Requirement:
Switch "Pobierowie" to "Łebie" in the stretch from the line containing "TURYSTYKA, SPORT" through the line containing "Commentaires". Write out those lines with nothing else changed, and leave out any picture.

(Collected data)
- - - - -

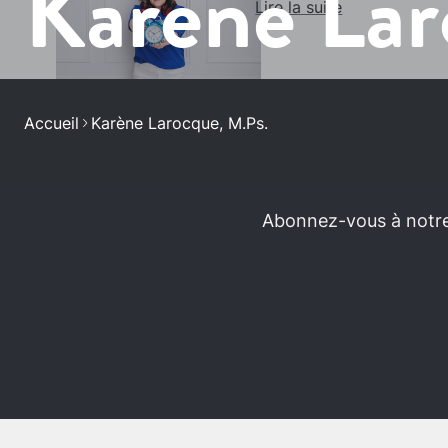
Karène Lar
Lire la suite
Accueil
Karène Larocque, M.Ps.
Abonnez-vous à notre 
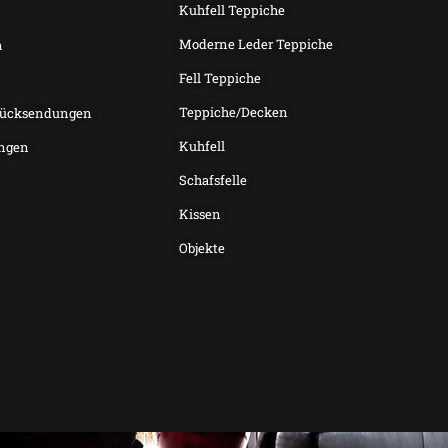
Kuhfell Teppiche
Moderne Leder Teppiche
n
Fell Teppiche
Teppiche/Decken
Rücksendungen
Kuhfell
ngen
Schafsfelle
Kissen
Objekte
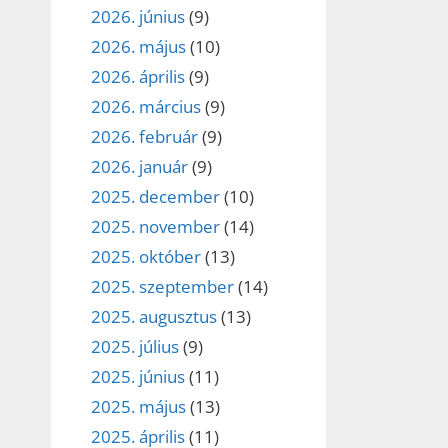
2026. június
(9)
2026. május
(10)
2026. április
(9)
2026. március
(9)
2026. február
(9)
2026. január
(9)
2025. december
(10)
2025. november
(14)
2025. október
(13)
2025. szeptember
(14)
2025. augusztus
(13)
2025. július
(9)
2025. június
(11)
2025. május
(13)
2025. április
(11)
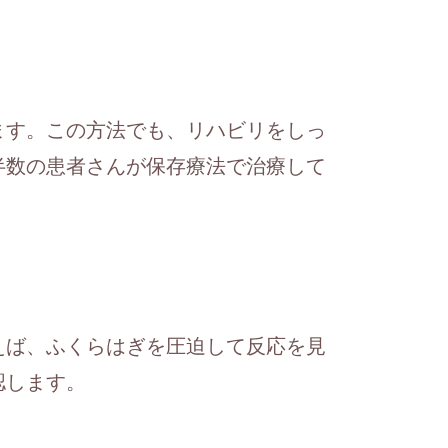
ます。この方法でも、リハビリをしっ
半数の患者さんが保存療法で治療して
えば、ふくらはぎを圧迫して反応を見
認します。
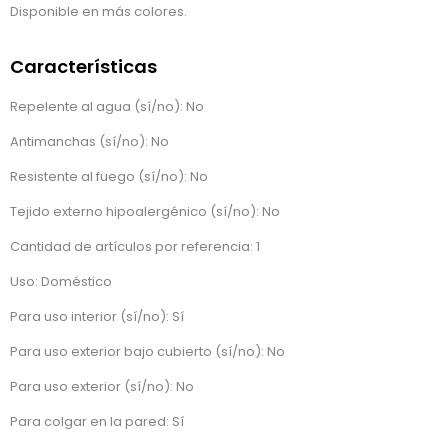
Disponible en más colores.
Características
Repelente al agua (sí/no): No
Antimanchas (sí/no): No
Resistente al fuego (sí/no): No
Tejido externo hipoalergénico (sí/no): No
Cantidad de artículos por referencia: 1
Uso: Doméstico
Para uso interior (sí/no): Sí
Para uso exterior bajo cubierto (sí/no): No
Para uso exterior (sí/no): No
Para colgar en la pared: Sí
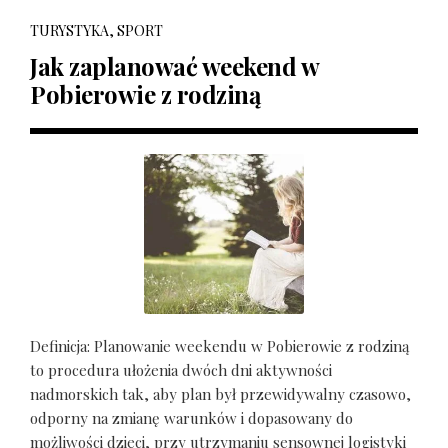
TURYSTYKA, SPORT
Jak zaplanować weekend w
Pobierowie z rodziną
Definicja: Planowanie weekendu w Pobierowie z rodziną
to procedura ułożenia dwóch dni aktywności
nadmorskich tak, aby plan był przewidywalny czasowo,
odporny na zmianę warunków i dopasowany do
możliwości dzieci, przy utrzymaniu sensownej logistyki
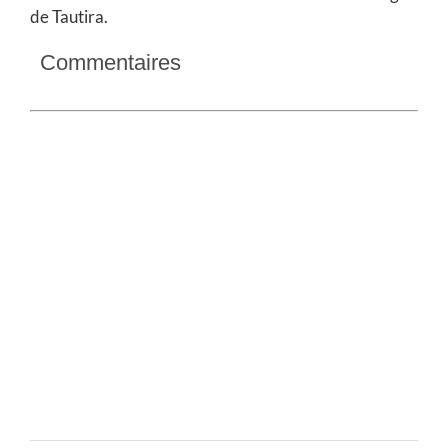
de Tautira.
Commentaires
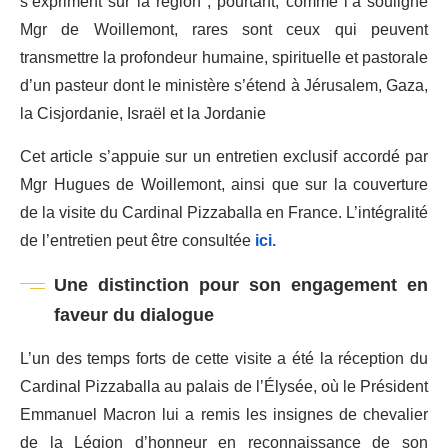
s’expriment sur la région ; pourtant, comme l’a souligné
Mgr de Woillemont, rares sont ceux qui peuvent
transmettre la profondeur humaine, spirituelle et pastorale
d’un pasteur dont le ministère s’étend à Jérusalem, Gaza,
la Cisjordanie, Israël et la Jordanie
Cet article s’appuie sur un entretien exclusif accordé par
Mgr Hugues de Woillemont, ainsi que sur la couverture
de la visite du Cardinal Pizzaballa en France. L’intégralité
de l’entretien peut être consultée
ici.
Une distinction pour son engagement en
faveur du dialogue
L’un des temps forts de cette visite a été la réception du
Cardinal Pizzaballa au palais de l’Élysée, où le Président
Emmanuel Macron lui a remis les insignes de chevalier
de la Légion d’honneur en reconnaissance de son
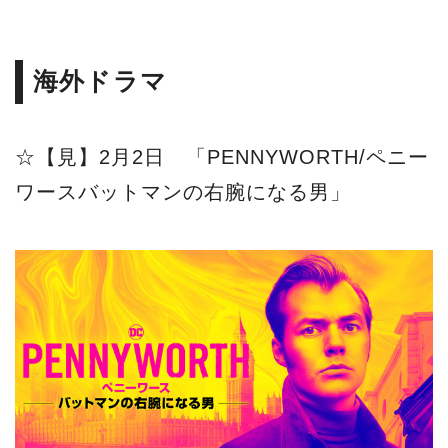
海外ドラマ
☆【見】2月2日 「PENNYWORTH/ペニー
ワースバットマンの右腕になる男」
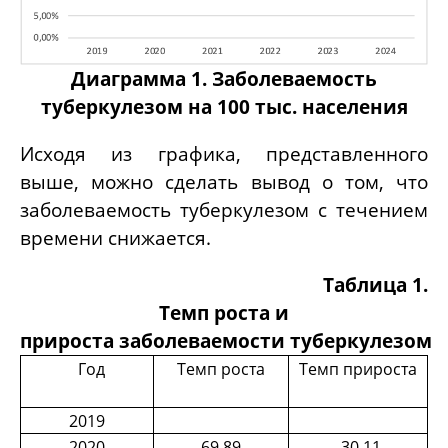
Диаграмма 1. Заболеваемость
туберкулезом на 100 тыс. населения
Исходя из графика, представленного
выше, можно сделать вывод о том, что
заболеваемость туберкулезом с течением
времени снижается.
Таблица 1.
Темп роста и
прироста заболеваемости туберкулезом
Год
Темп роста
Темп прироста
2019
2020
69,89
-30,11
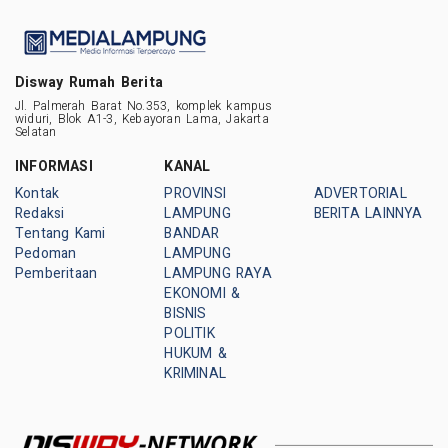
Disway Rumah Berita
Jl. Palmerah Barat No.353, komplek kampus
widuri, Blok A1-3, Kebayoran Lama, Jakarta
Selatan
INFORMASI
KANAL
Kontak
PROVINSI
ADVERTORIAL
Redaksi
LAMPUNG
BERITA LAINNYA
Tentang Kami
BANDAR
Pedoman
LAMPUNG
Pemberitaan
LAMPUNG RAYA
EKONOMI &
BISNIS
POLITIK
HUKUM &
KRIMINAL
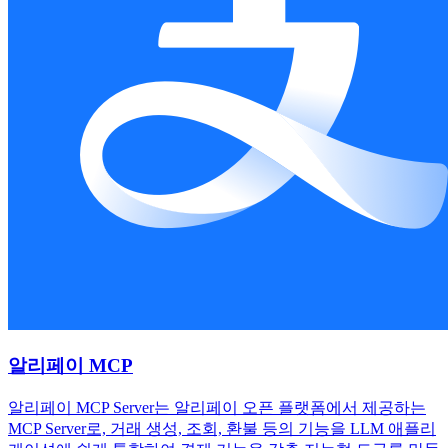
알리페이 MCP
알리페이 MCP Server는 알리페이 오픈 플랫폼에서 제공하는
MCP Server로, 거래 생성, 조회, 환불 등의 기능을 LLM 애플리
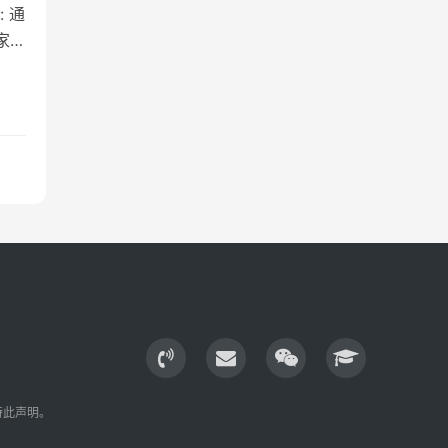
 通
家疾
特此声明。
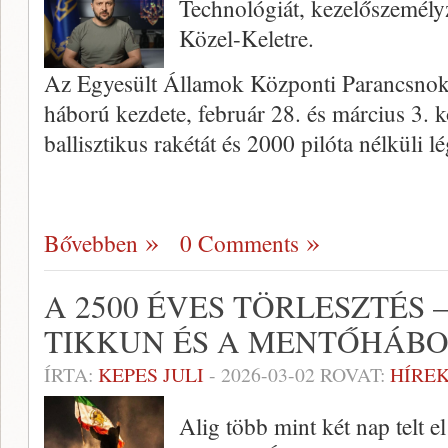
Technológiát, kezelőszemélyz
Közel-Keletre.
Az Egyesült Államok Központi Parancsnoksá
háború kezdete, február 28. és március 3. 
ballisztikus rakétát és 2000 pilóta nélküli l
Bővebben
0 Comments
A 2500 ÉVES TÖRLESZTÉS 
TIKKUN ÉS A MENTŐHÁB
ÍRTA:
KEPES JULI
-
2026-03-02
ROVAT:
HÍREK
Alig több mint két nap telt el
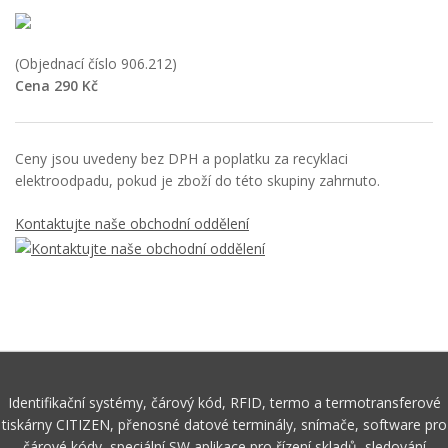
(Objednací číslo 906.212)
Cena 290 Kč
Ceny jsou uvedeny bez DPH a poplatku za recyklaci
elektroodpadu, pokud je zboží do této skupiny zahrnuto.
Kontaktujte naše obchodní oddělení
Identifikační systémy, čárový kód, RFID, termo a termotransferové
tiskárny CITIZEN, přenosné datové terminály, snímače, software pro
čárové kódy, speciální SW aplikace pro řízení skladů, sledování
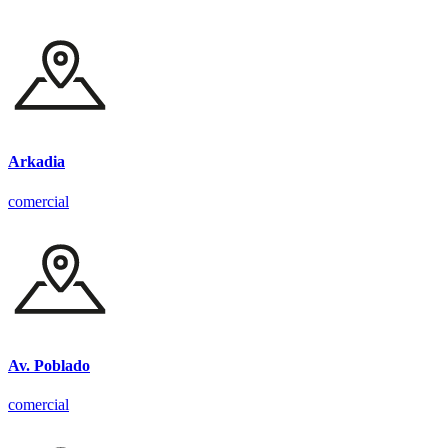
Arkadia
comercial
Av. Poblado
comercial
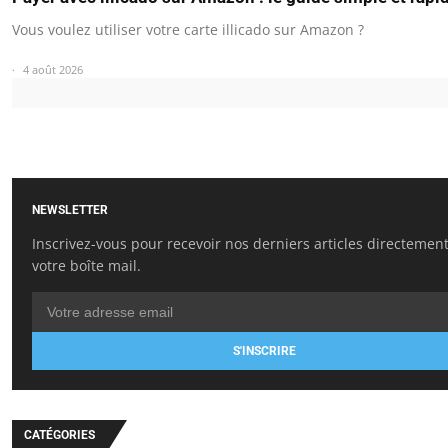
Vous voulez utiliser votre carte illicado sur Amazon ?
4 août 2026
NEWSLETTER
Inscrivez-vous pour recevoir nos derniers articles directemen
votre boîte mail.
S'INSCRIRE
CATÉGORIES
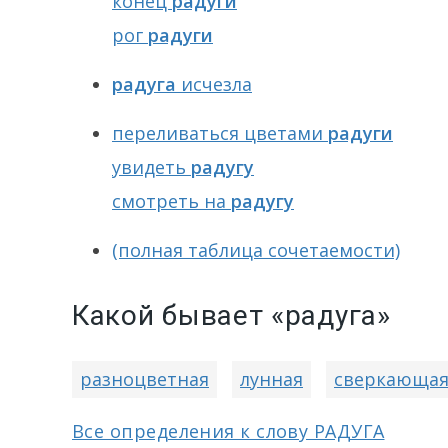
конец
радуги
рог
радуги
радуга
исчезла
переливаться цветами
радуги
увидеть
радугу
смотреть на
радугу
(полная таблица сочетаемости)
Какой бывает «радуга»
разноцветная
лунная
сверкающа
Все определения к слову РАДУГА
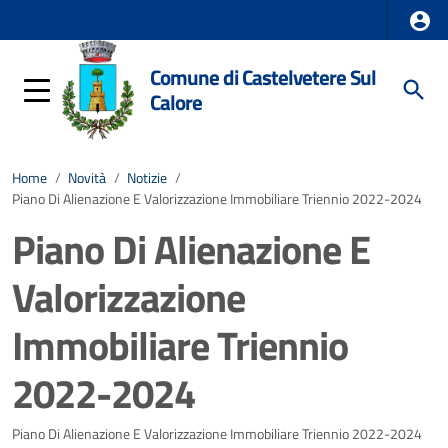
Comune di Castelvetere Sul
Calore
Home
/
Novità
/
Notizie
/
Piano Di Alienazione E Valorizzazione Immobiliare Triennio 2022-2024
Piano Di Alienazione E
Valorizzazione
Immobiliare Triennio
2022-2024
Dettagli della notizia
Piano Di Alienazione E Valorizzazione Immobiliare Triennio 2022-2024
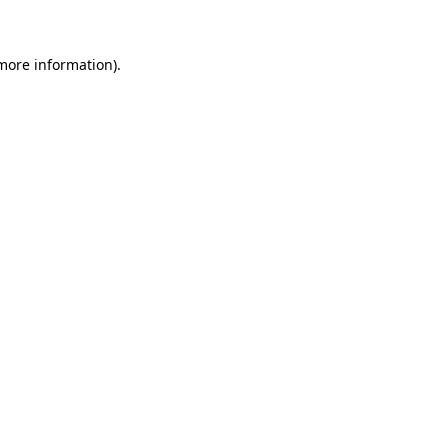
 more information)
.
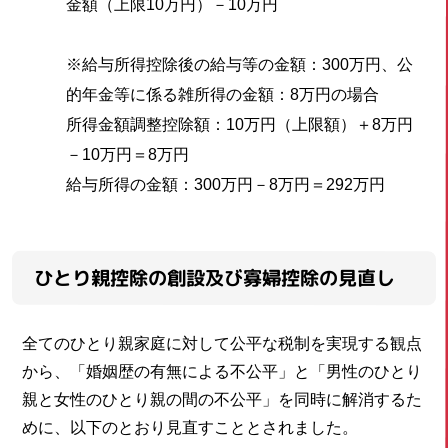
金額（上限10万円）－10万円
※給与所得控除後の給与等の金額：300万円、公
的年金等に係る雑所得の金額：8万円の場合
所得金額調整控除額：10万円（上限額）＋8万円
－10万円＝8万円
給与所得の金額：300万円－8万円＝292万円
ひとり親控除の創設及び寡婦控除の見直し
全てのひとり親家庭に対して公平な税制を実現する観点
から、「婚姻歴の有無による不公平」と「男性のひとり
親と女性のひとり親の間の不公平」を同時に解消するた
めに、以下のとおり見直すこととされました。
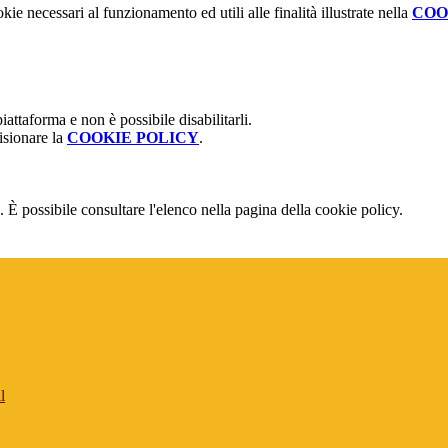
kie necessari al funzionamento ed utili alle finalità illustrate nella
COO
attaforma e non è possibile disabilitarli.
isionare la
COOKIE POLICY
.
 È possibile consultare l'elenco nella pagina della cookie policy.
l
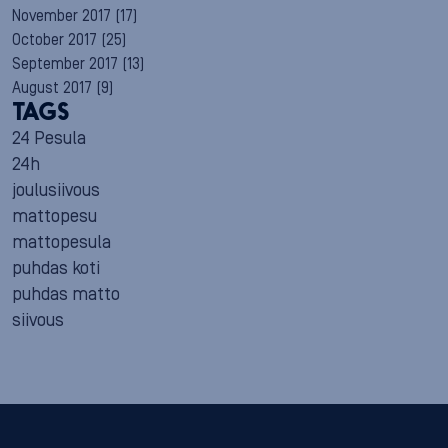
November 2017
(17)
October 2017
(25)
September 2017
(13)
August 2017
(9)
TAGS
24 Pesula
24h
joulusiivous
mattopesu
mattopesula
puhdas koti
puhdas matto
siivous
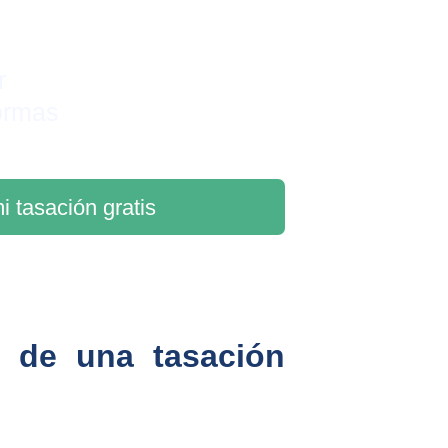
r 
ormas
i tasación gratis
s de una tasación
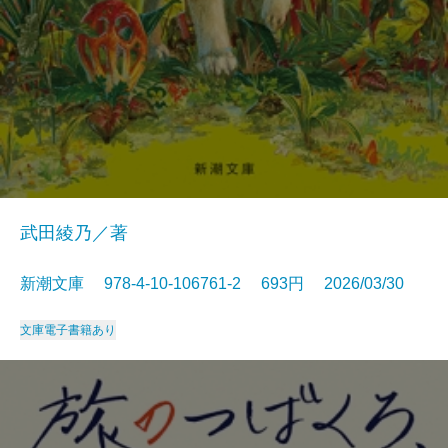
武田綾乃／著
新潮文庫 978-4-10-106761-2 693円 2026/03/30
文庫
電子書籍あり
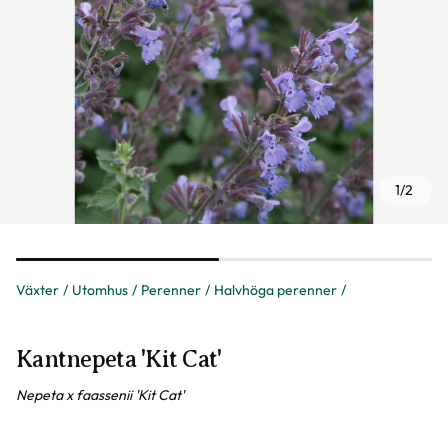
1
/
2
Växter
Utomhus
Perenner
Halvhöga perenner
Kantnepeta 'Kit Cat'
Nepeta x faassenii 'Kit Cat'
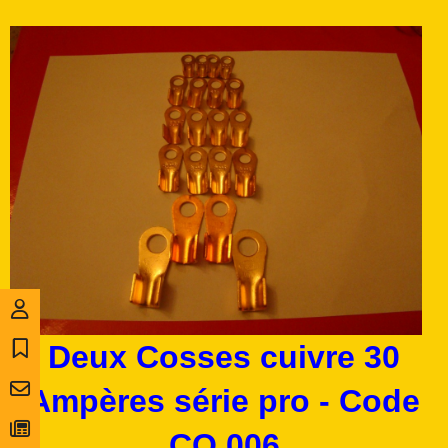
Deux Cosses cuivre 30
Ampères série pro - Code
CO 006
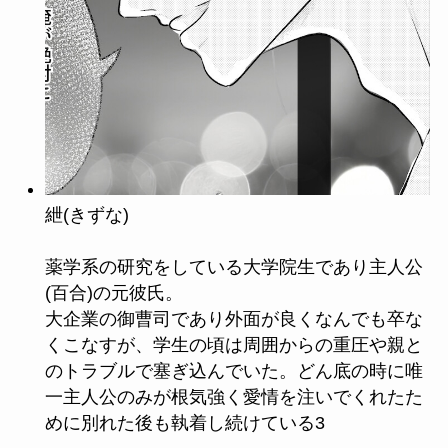
紲(きずな)
薬学系の研究をしている大学院生であり主人公
(百合)の元彼氏。
大企業の御曹司であり外面が良くなんでも卒な
くこなすが、学生の頃は周囲からの重圧や親と
のトラブルで塞ぎ込んでいた。どん底の時に唯
一主人公のみが根気強く愛情を注いでくれたた
めに別れた後も執着し続けている3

- - - - -

Answer box:
TURYSTYKA, SPORT
Jak zaplanować weekend w
Łebie z rodziną
Definicja: Planowanie weekendu w Łebie z rodziną
to procedura ułożenia dwóch dni aktywności
nadmorskich tak, aby plan był przewidywalny czasowo,
odporny na zmianę warunków i dopasowany do
możliwości dzieci, przy utrzymaniu sensownej logistyki
de Tautira.
Commentaires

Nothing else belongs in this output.